§ **Texto de lectura**
=-=-=

El jardín de infancia 

El niño vive en el mundo de la imaginación, y es esencial nutrir esa creatividad natural. El amor y la confianza son fundamentales en la educación, el niño debe sentirse seguro y querido para poder desarrollarse plenamente.

La pedagogía infantil Waldorf

La pedagogía infantil Waldorf se fundamenta en una visión integral del desarrollo humano, que abarca las dimensiones física, emocional, intelectual y espiritual. En este enfoque, el juego libre y el aprendizaje experiencial son esenciales, permitiendo que los niños exploren su entorno de manera creativa y significativa.

Las actividades diarias están impregnadas de ritmos y rutinas que aportan seguridad y estructura. Cada jornada comienza con cantos y rimas que estimulan el lenguaje y el ritmo, creando un ambiente alegre y propicio para el aprendizaje. Estas prácticas no solo desarrollan la expresión oral, sino que también fortalecen los lazos entre los niños y sus educadores.

En el aula, se crean mesas de estación que reflejan los cambios de las estaciones y celebran las festividades a lo largo del año. Estas mesas se decoran con elementos naturales y manualidades realizadas por los niños, lo que les permite conectar de manera profunda con la naturaleza y los ciclos de la vida. Las festividades, como la llegada de la primavera o la cosecha de otoño, se celebran con rituales, canciones y actividades que enriquecen la experiencia educativa y fomentan un sentido de comunidad.

La pedagogía Waldorf también se centra en la observación de los ritmos del año y los ciclos de la vida, ayudando a los niños a comprender su lugar en el mundo. A través de la conexión con la naturaleza, los pequeños desarrollan una apreciación por el entorno que les rodea, cultivando el respeto y la curiosidad.

Las actividades manuales, artísticas y musicales son parte integral del aprendizaje, permitiendo que los niños expresen su creatividad y desarrollen habilidades prácticas. A través de estas experiencias, se fomenta un sentido de logro y autoconfianza, preparando a los niños para ser individuos creativos y conscientes.

=-=-=

§ **Datos para revisar**
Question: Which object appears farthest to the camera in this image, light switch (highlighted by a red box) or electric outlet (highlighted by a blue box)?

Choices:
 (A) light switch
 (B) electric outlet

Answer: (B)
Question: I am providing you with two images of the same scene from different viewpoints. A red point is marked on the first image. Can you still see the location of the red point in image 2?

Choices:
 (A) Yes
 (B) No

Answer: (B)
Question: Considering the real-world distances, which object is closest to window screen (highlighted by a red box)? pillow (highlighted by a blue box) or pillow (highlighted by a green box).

=-=-=

§ **Objetivo del ejercicio**
Por favor, vuelve a escribir sin ningún cambio el pasaje del texto sobre el jardín de infancia, todo lo que va desde "El jardín de" hasta "poder desarrollarse plenamente.".

§ **Respuesta del ejercicio**
El jardín de infancia 

El niño vive en el mundo de la imaginación, y es esencial nutrir esa creatividad natural. El amor y la confianza son fundamentales en la educación, el niño debe sentirse seguro y querido para poder desarrollarse plenamente.